PERL

Q1:
Consider the following program:

  #! /usr/local/bin/perl5.003 -w

  {
        my($string) = "brad<hello>3hello";
        $string =~ /^[^\d]{2,4}<([^>]+)>\d?\1$/;
        if( defined($1) ) {
                print "$1\n";
        } else {
                print "not found\n";
        }
  }

Explain what the regular expression is trying to match?


A1:
The regular expression is attempting to match between 2 and 4 non digit
numbers and then anything between two <angle> brackets, an optional
number and then the word between the angle brackets again.

Thus the following inputs would produce these outputs :

brad<foo>3bar     = not found
brad<foo>3foo     = foo
brad<foo>foo      = foo
brd<foo>4foo      = foo
brd<foo>44foo     = not found
br<4foo>44foo     = 4foo


Q2:
If you were writing a perl program as a prototype for
a program you would like to eventually write in C (not C++),
would this alter how you write the Perl prototype? In what ways? 


A2:
To do this I would write the program in a strictly non object orientated
style, making sure that I explicitly put in 'destructors' where
necessary (by setting a variable to undef)  even though Perl does not
require them. I would attempt to make sure that types were as strict as
possible and where they were converted (the number 2 to the string "2"
for example) these would be explicitly documented.

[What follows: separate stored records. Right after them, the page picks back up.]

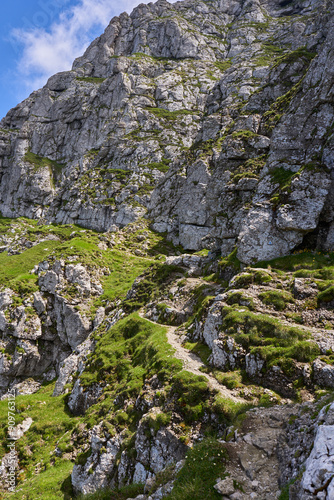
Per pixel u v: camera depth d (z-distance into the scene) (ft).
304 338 60.90
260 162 136.15
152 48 646.74
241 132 156.46
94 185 405.39
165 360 76.74
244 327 68.80
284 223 93.04
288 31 535.19
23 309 177.78
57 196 447.01
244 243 98.48
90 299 181.47
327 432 30.45
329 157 96.48
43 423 109.50
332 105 102.78
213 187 153.69
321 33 212.02
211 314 80.69
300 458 33.94
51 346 179.01
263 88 194.90
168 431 56.54
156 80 545.03
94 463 72.95
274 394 55.36
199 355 77.66
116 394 88.17
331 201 92.38
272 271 86.79
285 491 31.65
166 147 419.95
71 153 579.07
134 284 151.02
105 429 75.66
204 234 237.45
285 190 97.71
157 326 110.32
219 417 53.78
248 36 621.31
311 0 635.66
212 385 60.64
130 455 63.41
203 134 309.01
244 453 39.47
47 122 629.10
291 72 189.88
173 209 297.12
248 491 34.27
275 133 112.78
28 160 569.64
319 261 85.30
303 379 54.34
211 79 552.00
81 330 166.91
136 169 395.96
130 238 275.80
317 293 72.49
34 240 326.65
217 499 34.09
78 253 203.92
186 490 35.83
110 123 497.87
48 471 85.46
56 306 180.75
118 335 119.96
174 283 131.95
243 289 82.12
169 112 490.08
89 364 115.85
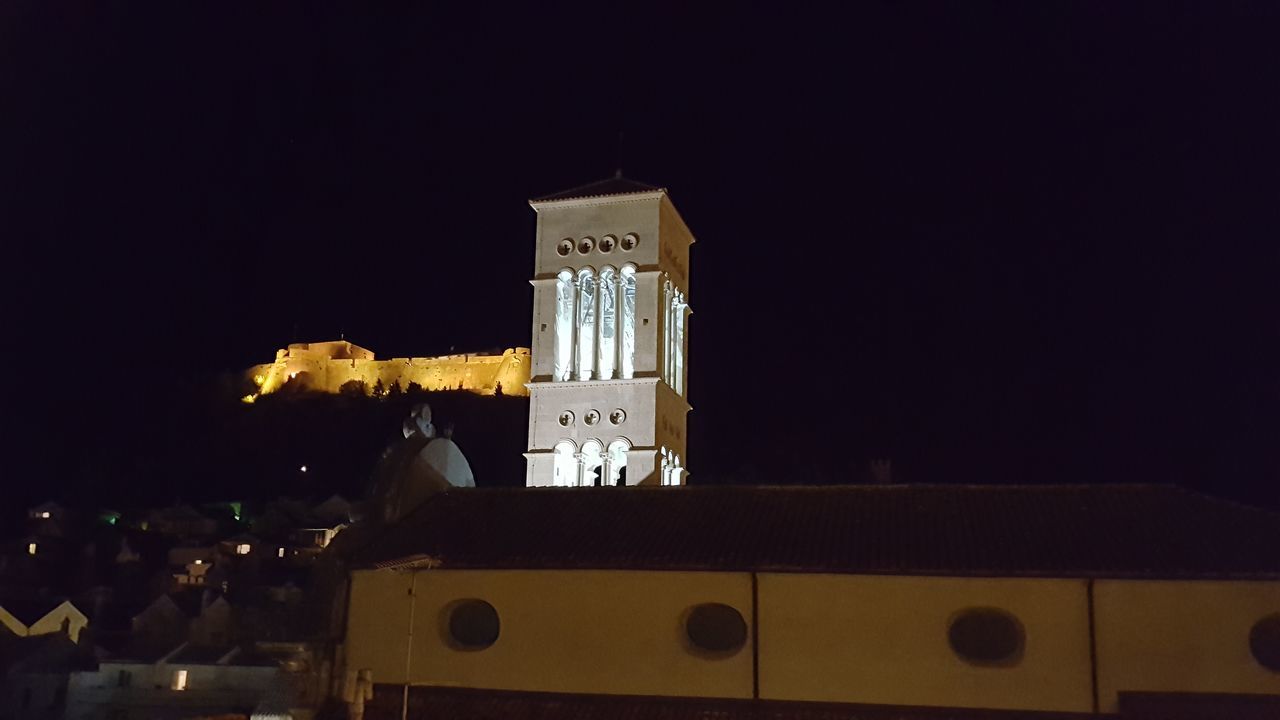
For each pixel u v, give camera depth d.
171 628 89.00
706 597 30.92
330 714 32.22
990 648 29.84
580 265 53.94
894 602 29.70
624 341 53.34
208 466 185.50
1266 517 30.56
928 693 29.00
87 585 117.94
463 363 190.62
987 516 32.31
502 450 172.50
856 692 29.41
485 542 33.94
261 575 108.94
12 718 74.38
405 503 39.41
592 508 35.94
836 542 31.45
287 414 191.88
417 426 42.84
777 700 29.80
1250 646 27.53
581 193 55.03
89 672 74.12
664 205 54.72
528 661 31.78
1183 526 30.44
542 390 52.31
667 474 53.16
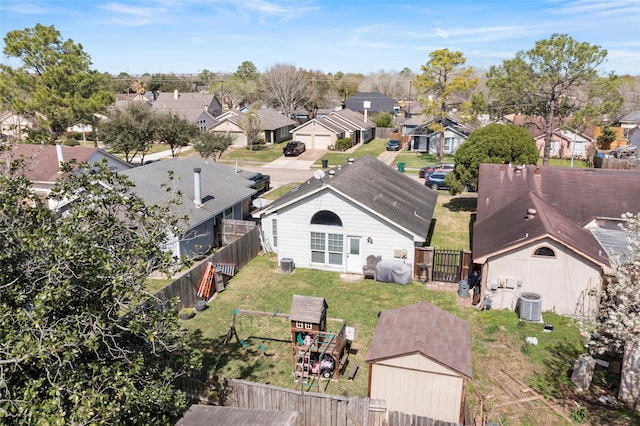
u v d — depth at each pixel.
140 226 10.39
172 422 10.77
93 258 8.28
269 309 18.41
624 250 18.16
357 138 63.94
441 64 46.62
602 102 34.53
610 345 14.03
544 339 15.83
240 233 25.05
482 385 13.34
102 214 9.86
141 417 9.38
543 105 37.91
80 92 45.81
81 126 54.84
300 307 14.04
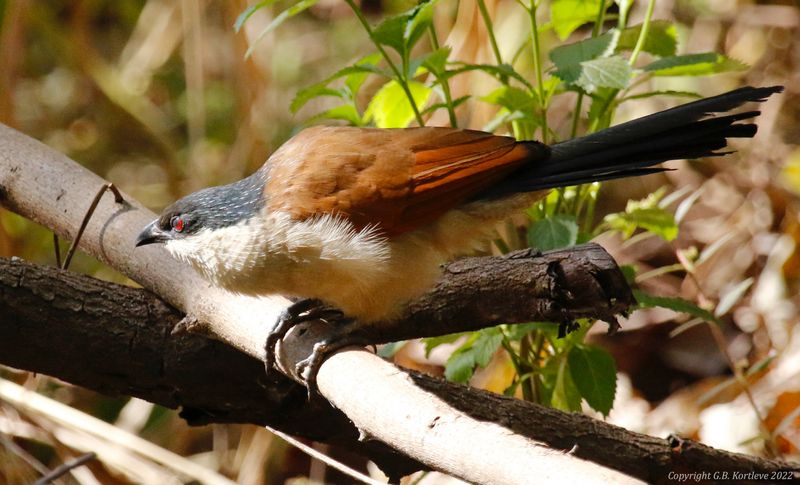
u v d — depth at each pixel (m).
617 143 7.27
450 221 7.38
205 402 7.46
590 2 8.77
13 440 10.44
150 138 14.76
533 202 7.53
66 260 8.10
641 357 11.94
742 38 13.27
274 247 6.98
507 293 6.82
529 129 8.85
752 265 12.18
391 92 8.81
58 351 6.94
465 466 5.12
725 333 11.79
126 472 9.53
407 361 11.96
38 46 14.88
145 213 8.08
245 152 13.00
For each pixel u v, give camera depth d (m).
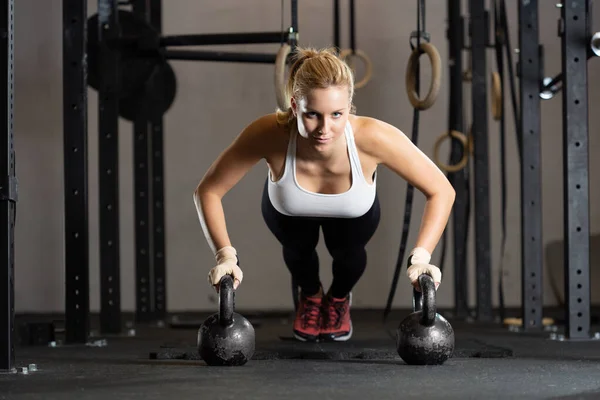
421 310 3.13
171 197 8.64
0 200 3.07
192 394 2.41
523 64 5.17
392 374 2.84
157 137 6.96
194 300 8.60
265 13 8.71
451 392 2.42
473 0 6.57
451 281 8.64
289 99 3.00
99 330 5.40
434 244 3.14
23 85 8.46
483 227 6.71
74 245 4.42
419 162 3.16
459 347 3.64
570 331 4.51
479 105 6.65
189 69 8.72
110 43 5.28
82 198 4.41
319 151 3.14
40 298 8.37
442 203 3.19
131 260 8.56
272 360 3.31
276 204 3.48
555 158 8.68
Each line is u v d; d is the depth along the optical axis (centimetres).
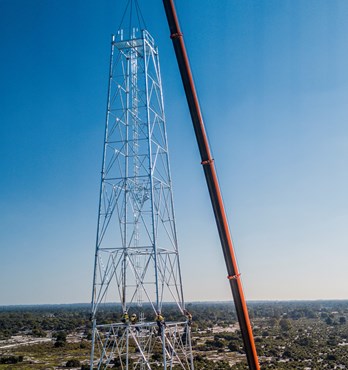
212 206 3066
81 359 9338
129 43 3803
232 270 2978
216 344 11344
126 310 3372
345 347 11225
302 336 13712
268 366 8481
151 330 3669
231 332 14600
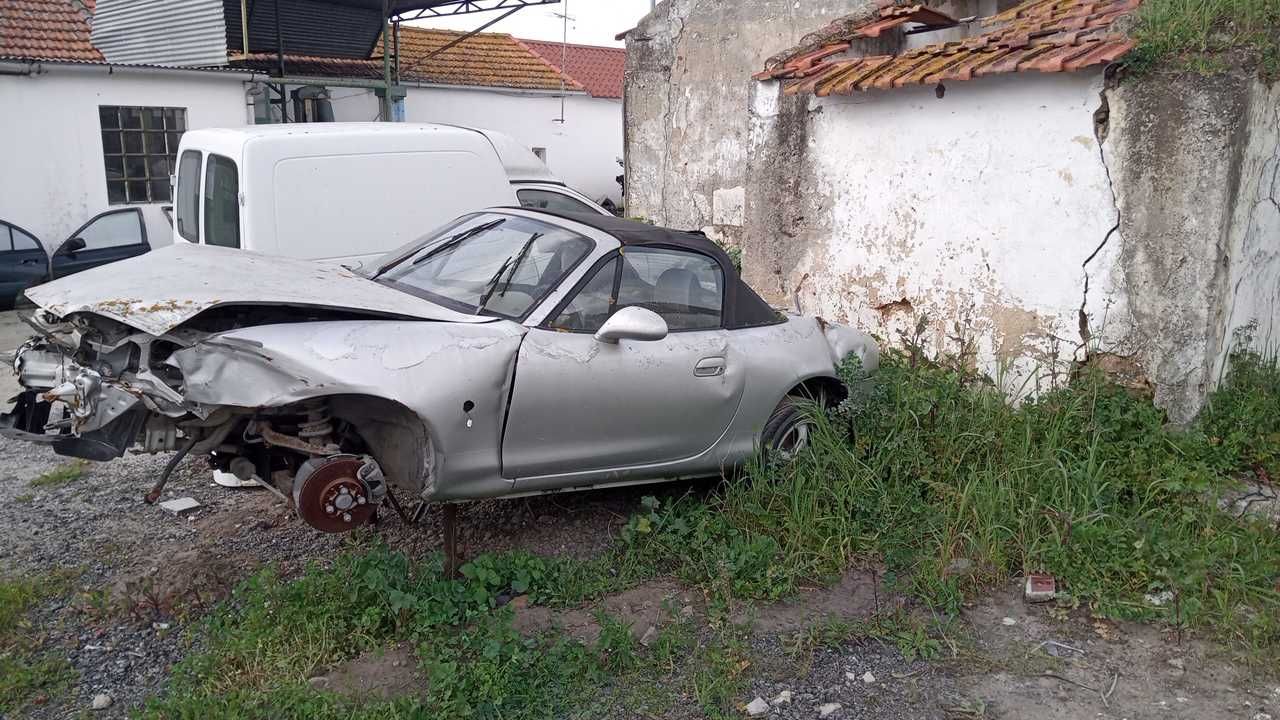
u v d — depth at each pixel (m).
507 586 4.30
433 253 5.24
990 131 6.23
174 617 3.97
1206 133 5.22
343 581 4.05
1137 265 5.57
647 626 4.07
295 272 4.56
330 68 18.66
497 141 8.52
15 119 13.50
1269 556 4.52
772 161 7.84
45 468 5.79
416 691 3.50
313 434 3.93
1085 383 5.74
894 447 5.29
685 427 4.83
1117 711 3.60
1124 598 4.34
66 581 4.25
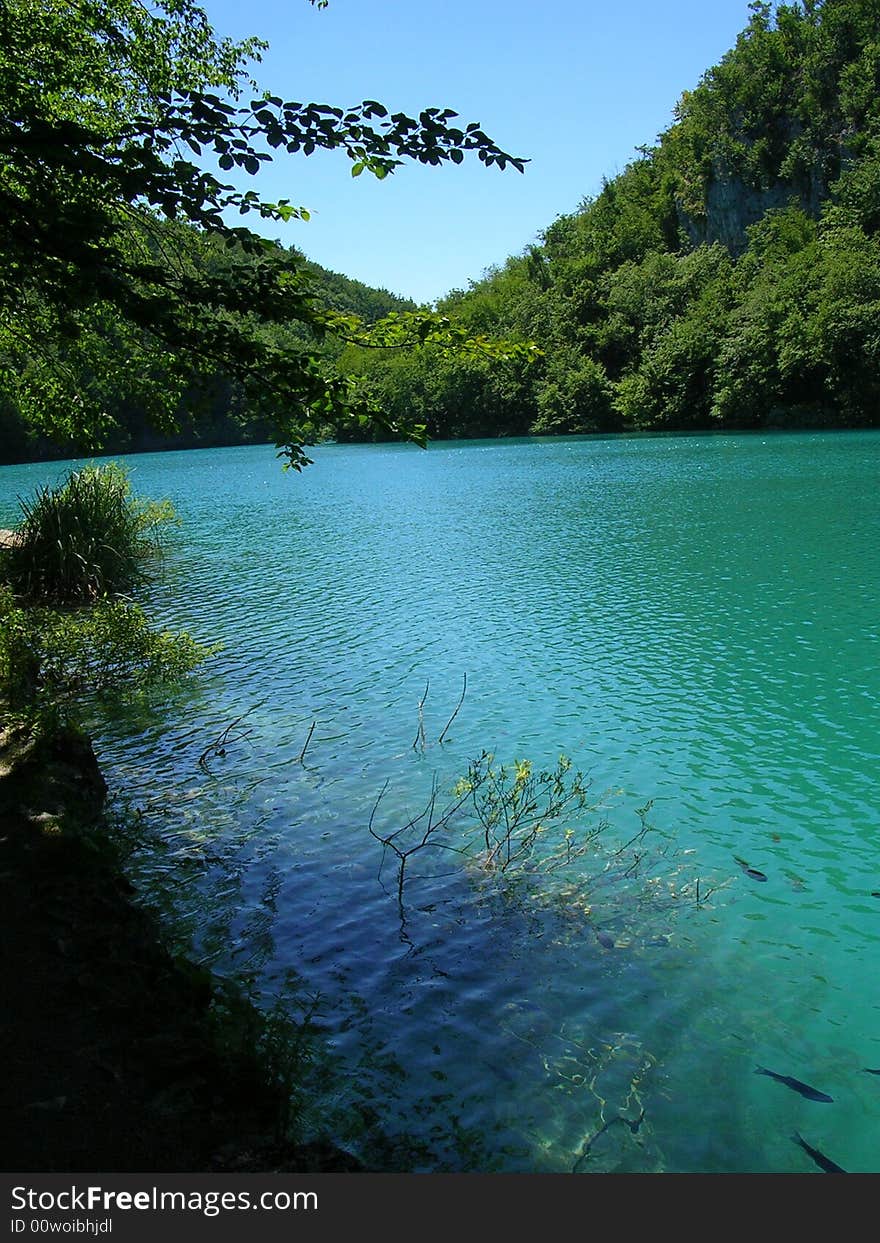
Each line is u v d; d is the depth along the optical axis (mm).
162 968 4730
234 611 16594
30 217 5559
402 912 6238
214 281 5922
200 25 11383
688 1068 4676
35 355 9789
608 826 7609
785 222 85312
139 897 6367
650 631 13750
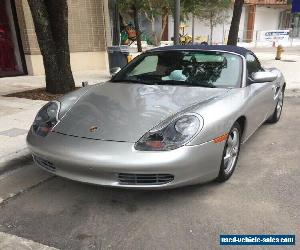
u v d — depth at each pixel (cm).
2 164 413
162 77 439
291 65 1461
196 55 460
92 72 1171
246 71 438
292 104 787
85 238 288
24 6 1015
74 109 372
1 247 276
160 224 306
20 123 561
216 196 352
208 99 369
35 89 819
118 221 312
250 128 437
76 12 1138
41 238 288
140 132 320
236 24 1338
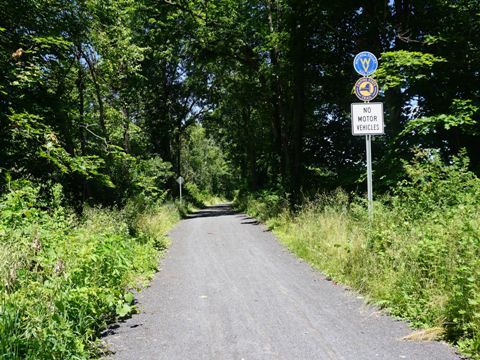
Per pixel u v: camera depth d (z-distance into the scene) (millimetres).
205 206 53500
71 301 4785
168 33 22594
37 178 11914
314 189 17016
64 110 12766
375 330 4930
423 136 12008
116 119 20984
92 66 16281
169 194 35312
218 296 6805
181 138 48656
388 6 14000
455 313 4645
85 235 7602
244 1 21297
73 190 15133
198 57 24156
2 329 3609
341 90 20938
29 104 11578
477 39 12398
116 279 6473
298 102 18875
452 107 11234
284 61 19969
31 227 6172
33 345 3783
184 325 5426
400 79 11617
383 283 6035
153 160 31781
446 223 6012
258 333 5023
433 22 13625
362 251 7141
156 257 10523
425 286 5441
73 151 13383
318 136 22734
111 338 5004
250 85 26797
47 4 12000
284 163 24906
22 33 11664
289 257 9922
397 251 6289
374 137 19250
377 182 11969
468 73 12562
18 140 11055
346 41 18125
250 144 37812
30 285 4414
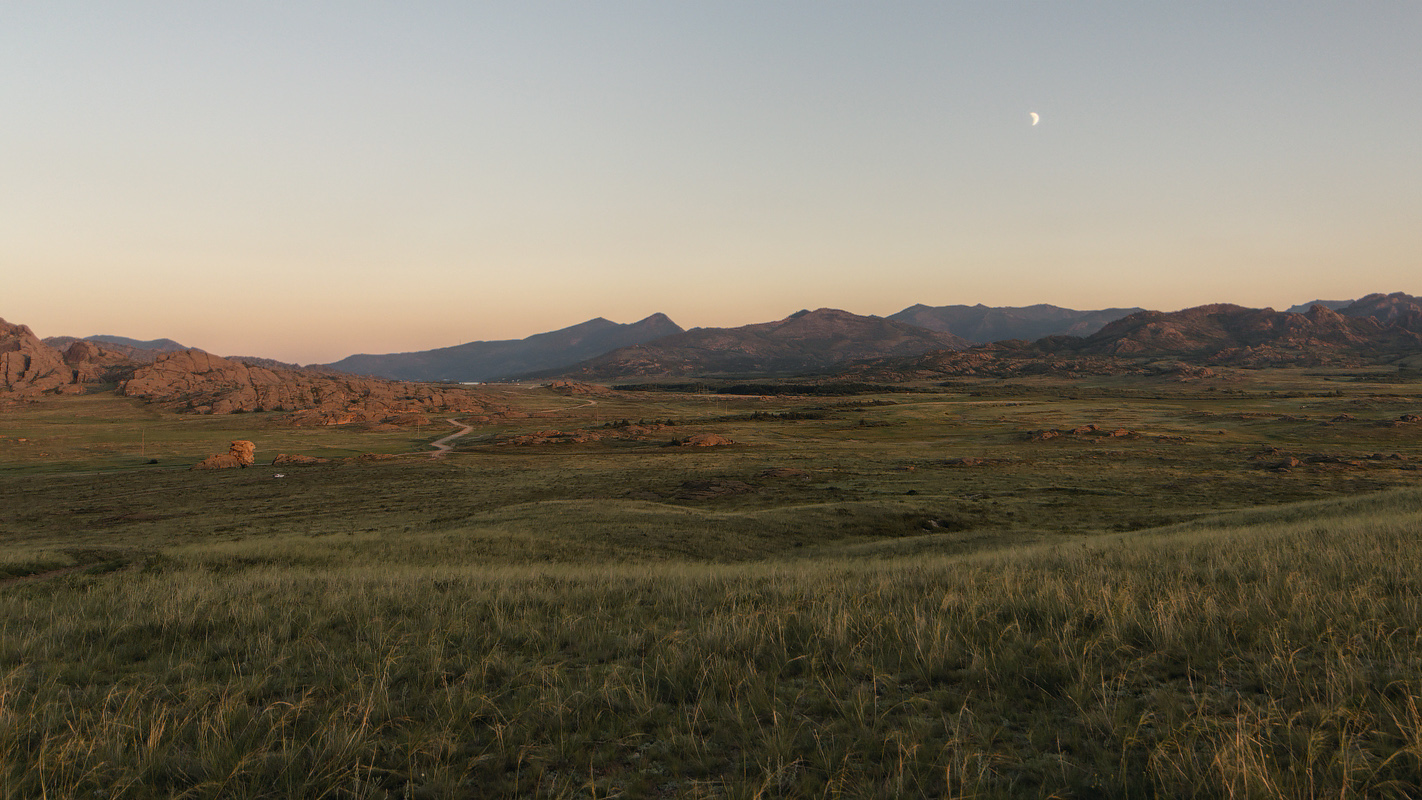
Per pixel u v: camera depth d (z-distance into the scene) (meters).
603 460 109.56
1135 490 65.06
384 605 12.40
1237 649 7.54
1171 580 11.12
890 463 94.06
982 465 90.56
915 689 7.19
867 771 5.53
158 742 6.28
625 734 6.43
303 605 12.59
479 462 108.69
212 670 8.66
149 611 12.15
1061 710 6.48
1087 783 5.14
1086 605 9.46
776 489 70.44
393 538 33.72
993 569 15.29
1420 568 10.73
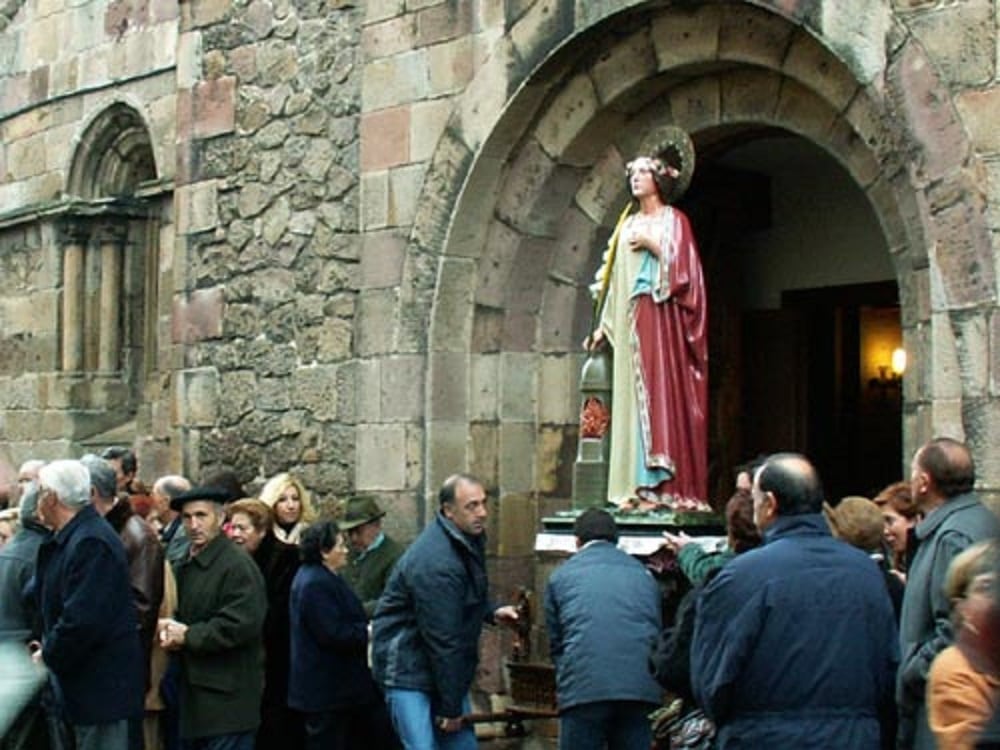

Using Perl idiosyncrasies and special features such as foreach loops and 
the unless statement would only provide complications when the porting 
from Perl to C. Things likes regular expressions and CPAN modules 
should be avoided unless there was a satisfactory equivalent available 
to C through a similar interface.


Q3:
What does 'my' do? Is it the same as 'local'?

A3:
To quote from the perl documentation

       `local($x)' saves away the old value of the global vari­
       able `$x', and assigns a new value for the duration of the
       subroutine, which is visible in other functions called
       from that subroutine.  This is done at run-time, so is
       called dynamic scoping.  local() always affects global
       variables, also called package variables or dynamic vari­
       ables.

       `my($x)' creates a new variable that is only visible in
       the current subroutine.  This is done at compile-time, so
       is called lexical or static scoping.  my() always affects
       private variables, also called lexical variables or
       (improperly) static(ly scoped) variables.

 
What this means is that with local, variables are propagated to 
successive function calls. So ...

-- code --
$variable = 'foo';

sub dynamic
{
	local $variable = 'bar';
	print_variable();
}

sub static 
{
	my $variable = 'bar';
	print_variable();

}

sub print_variable
{
	print "variable is $variable\n";

}


print_variable();
static();
dynamic();
-- end code --

prints out


foo
foo
bar


Q4:
Given a string $text containing multiple lines of text, how do you
strip all the html tags?

A4:
The very short answer is :

	$text =~ s/<.*?>//gs;

a longer answer, taken from the perldoc, is 

	$text =~ s/<(?:[^>'"]*|(['"]).*?\1)*>//gs

however, for various reasons (CDATA sections, Javascript, etc) this 
won't work for all cases.

A better solution would be to use the CPAN module HTML::Parser which has 
had years of experience and bug fixing. There's no point reinventing 
the wheel when time could be spent more productively implementing other 
features.

Using this, the way to do it would be :


	my $p = HTML::Parser->new(api_version => 3,
      	       	       	          text_h => [ sub { print shift }, "dtext" ]
                                 );

	$p->parse_file($file);


Q5:
Given a string $text, write a regular expression to strip the
white space from the beginning and end of the string

A5:
	$text =~ s/^\s*(.*?)\s*$/$1/s; # the s at the end is in case there are 
				       # carriage  returns in the string

another method might be
	$text =~ s/(^\s*|\s*$)//sg;


------------------------------------------------
C / C++

Q6:
What is the significance of a const variable?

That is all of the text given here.